Gods and Generals is the newly produced prequel to the successful Gettysburg. Both films, directed by the same director, deals with the American Civil War, of course, with Gettysburg focusing on... well, the Gettysburg battle, while Gods and Generals bases its plot on the events leading up to the battle. Randy Edelman wrote the music for Gettysburg - a score heavy with synths that owes much of its popularity to the grand and powerful main theme. Despite the fact that my lousy review of it, here on this site, gives it four shiny stars, Gettysburg is actually not a very good score, something I re-discovered when listening to it for the first time in several years, doing some research for this review. It's rather cheesy, actually.

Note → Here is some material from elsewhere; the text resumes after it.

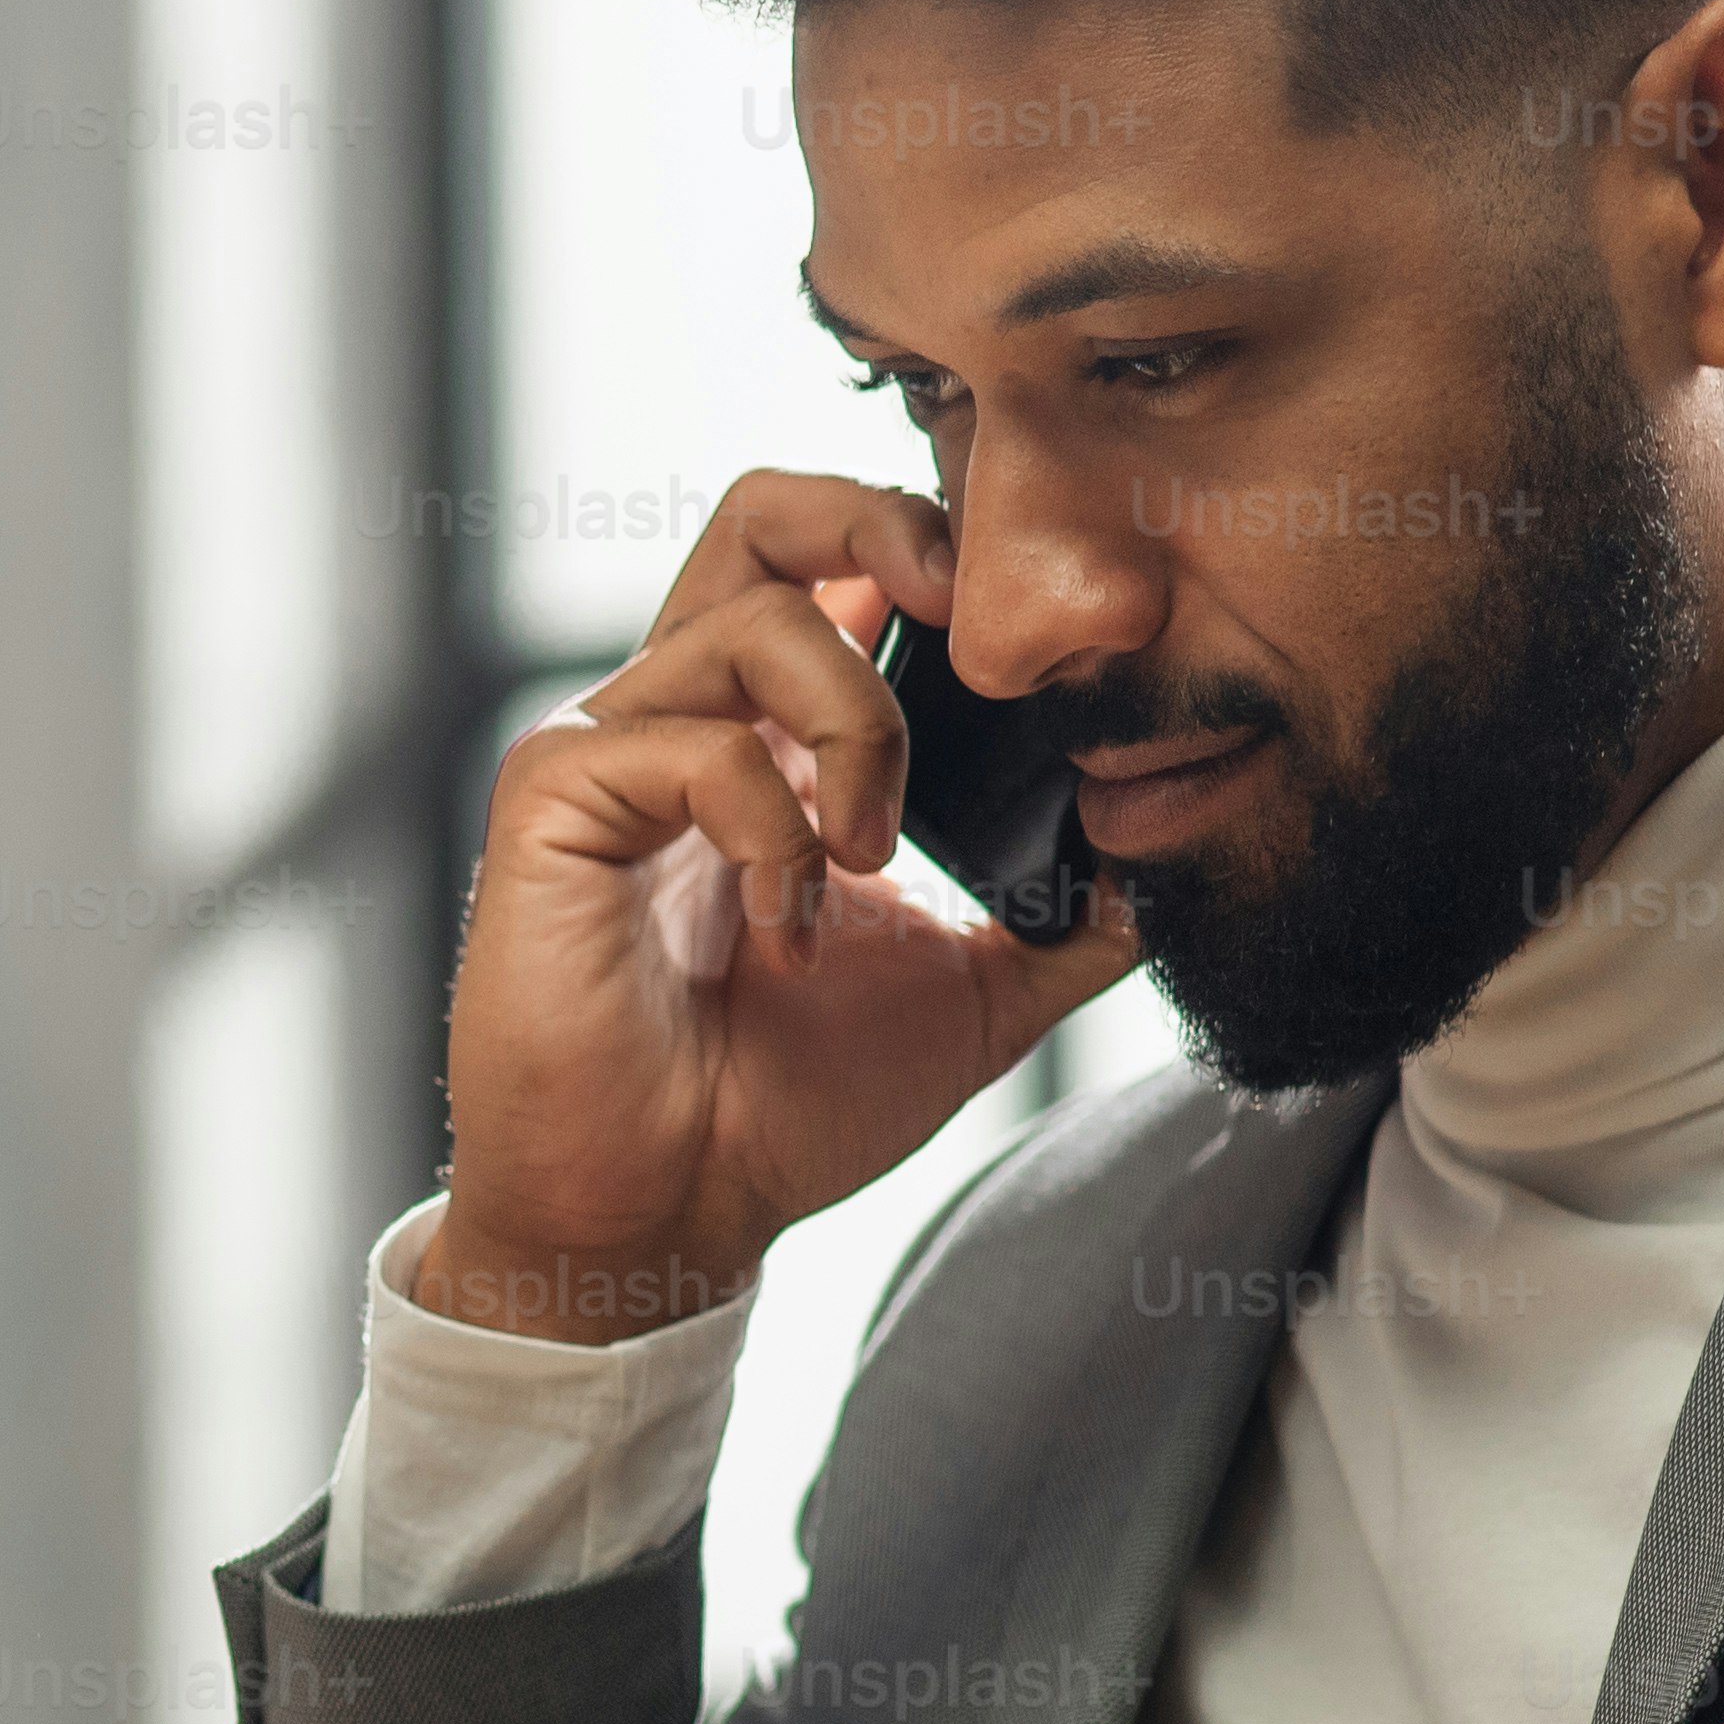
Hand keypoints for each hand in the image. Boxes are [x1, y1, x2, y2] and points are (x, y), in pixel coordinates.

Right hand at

And John Frizzell has previously mostly written scores for horror films, such as "Ghost Ship", "Thirteen Ghosts", "Alien: Resurrection" and "I Still Know What You Did Last Summer". Not exactly the type of composer one expects to get hired to do a score for a big Civil War film. So, I wasn't expecting much of these gentlemens' joint effort for Gods and Generals. Which probably is one of the reasons I love it as much as I do. It took me completely by surprise. One should point out that this above all is Frizzell's score. Edelman has only contributed a small number of cues. And although they are quite good, Frizzell's parts sort of beat the crap out of Edelman's, similar to how Trevor Jones' material for The Last Mohican ran in circles around Edelman's music for the same film.

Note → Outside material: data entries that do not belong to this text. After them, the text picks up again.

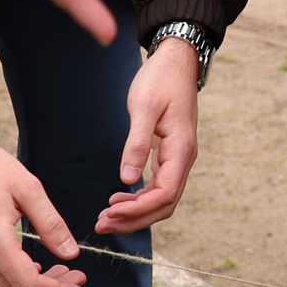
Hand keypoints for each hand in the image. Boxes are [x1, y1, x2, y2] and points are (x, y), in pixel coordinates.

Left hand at [99, 37, 200, 233]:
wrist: (176, 62)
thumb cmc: (160, 80)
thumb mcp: (144, 108)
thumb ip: (136, 143)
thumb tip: (126, 179)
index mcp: (181, 149)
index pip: (165, 194)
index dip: (138, 209)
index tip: (110, 211)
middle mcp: (184, 158)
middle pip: (164, 204)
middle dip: (134, 219)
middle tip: (102, 224)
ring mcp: (179, 158)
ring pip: (162, 199)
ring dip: (136, 213)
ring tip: (106, 216)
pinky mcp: (170, 155)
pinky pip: (159, 187)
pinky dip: (140, 199)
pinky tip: (119, 198)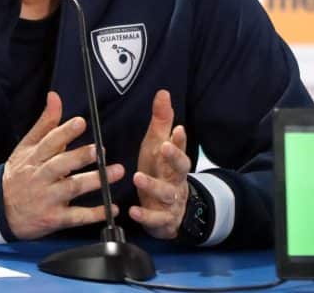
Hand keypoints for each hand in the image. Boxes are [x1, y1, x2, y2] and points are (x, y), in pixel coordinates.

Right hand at [2, 91, 124, 239]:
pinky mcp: (54, 218)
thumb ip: (45, 123)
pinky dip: (94, 214)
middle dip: (79, 157)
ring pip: (71, 188)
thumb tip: (55, 97)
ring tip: (116, 172)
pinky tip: (111, 208)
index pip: (49, 142)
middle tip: (99, 150)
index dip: (65, 132)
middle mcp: (40, 177)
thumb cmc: (19, 173)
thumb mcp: (27, 147)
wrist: (0, 209)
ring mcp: (47, 198)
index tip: (81, 122)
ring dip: (95, 180)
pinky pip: (76, 216)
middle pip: (60, 165)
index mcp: (34, 157)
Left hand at [130, 89, 190, 239]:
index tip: (177, 129)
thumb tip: (163, 92)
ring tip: (138, 177)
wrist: (170, 211)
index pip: (181, 148)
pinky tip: (133, 211)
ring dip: (153, 186)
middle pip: (181, 169)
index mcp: (174, 163)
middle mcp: (177, 181)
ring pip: (167, 193)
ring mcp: (172, 201)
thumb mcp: (157, 146)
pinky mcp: (163, 220)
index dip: (180, 140)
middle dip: (174, 157)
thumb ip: (161, 122)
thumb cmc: (160, 172)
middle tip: (164, 146)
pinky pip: (156, 219)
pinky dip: (145, 215)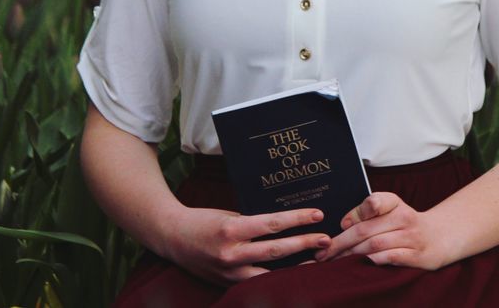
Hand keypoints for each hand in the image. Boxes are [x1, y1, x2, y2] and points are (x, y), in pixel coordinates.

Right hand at [162, 206, 330, 284]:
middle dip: (304, 244)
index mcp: (231, 229)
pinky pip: (258, 282)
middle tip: (326, 239)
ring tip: (317, 260)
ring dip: (296, 267)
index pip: (272, 223)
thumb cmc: (203, 220)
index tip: (317, 214)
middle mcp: (231, 253)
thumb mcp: (229, 214)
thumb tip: (284, 222)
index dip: (297, 219)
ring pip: (271, 272)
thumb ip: (253, 222)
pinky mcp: (228, 283)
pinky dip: (277, 278)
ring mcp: (230, 272)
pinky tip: (293, 273)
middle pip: (276, 250)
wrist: (173, 237)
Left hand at [315, 192, 450, 269]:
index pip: (374, 202)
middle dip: (341, 242)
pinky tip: (361, 265)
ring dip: (352, 255)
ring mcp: (411, 237)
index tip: (342, 224)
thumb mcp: (390, 210)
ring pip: (375, 245)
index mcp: (395, 203)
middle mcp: (404, 217)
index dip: (355, 213)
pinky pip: (390, 258)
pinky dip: (374, 261)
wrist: (439, 237)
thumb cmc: (405, 223)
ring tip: (335, 262)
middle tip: (323, 253)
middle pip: (366, 230)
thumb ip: (367, 212)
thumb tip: (345, 223)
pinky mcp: (417, 256)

The score is mostly very somber and restrained, with noble strings and brass. And occasional guest apperances by a medium sized choir makes the music even more elegiac. And dramatic. Because even though Gods and Generals isn't one of those typical war scores with heroic brass fanfares and pounding percussion it's brimful with dramatic music that will sweep you away. As will the wonderful main theme. Very sad and mournful, this is the scores' center piece. It crops up in a large number of tracks, in various disguises and shapes, but is mostly performed by slow strings, like in the absolutely gorgeous "You Must Not Worry For Us", or by brass, in "To the Stone Wall", where a proud French horn takes charge. Or by full orchestra in many other cues. It will knock your socks off.
Frizzel, and Edelman, also makes use of traditional instruments associated with the time of the events, such as the fiddle (performed by Mark O'Connor), tin whistles and uilleann pipes (the two latter instruments performed by Paddy Moloney). I must admit that this feels somewhat like a tired cliché, although a necessary cliché - what would a film about the Civil War be without some fiddle solos? And the sound of a lonely tin whistle is always something worth a big shiny gold star in my book. "The first Crop of Corn" is a perfect example. Damn, I'm getting all teary eyed listening to it... There's also some excellent piano solos heard in a couple of (Edelman) tracks and as we all know - piano solos equals good music (that's a simple equation to remember: piano solos = good). Nuff said.
Although the choir above all is used as a supporting "instrument", humming in sotto voce, it is allowed to really shine in one track, "VMI Will Be Hear From Today". Think Glory and then think "Charging Fort Wagner". Which is a rather good comparison, I must say, since both Glory and Gods and Generals are two rather somber and restrained scores, with one I'm-gonna-sweep-you-off-your-feat-with-this-choir piece each.
So, that's it really. Gods and General's is one of the best scores of 2003 so far and as close to a five star rating that it's actually a little silly that I am not giving it five. But even though it is a damn fine score, it lacks that one tiny special ingredients that would have turned it into a masterpiece. So four stars it is.
I won't mention the two songs included that much. "Going Home", performed by Mary Fahl, is an OK song, as is Bob Dylan's "Cross the Green Mountain". It's Bob, after all. The soundtrack CD also comes with a "limited edition" bonus DVD, which features music videos (the two songs, of course) and some footage from the film. Nice.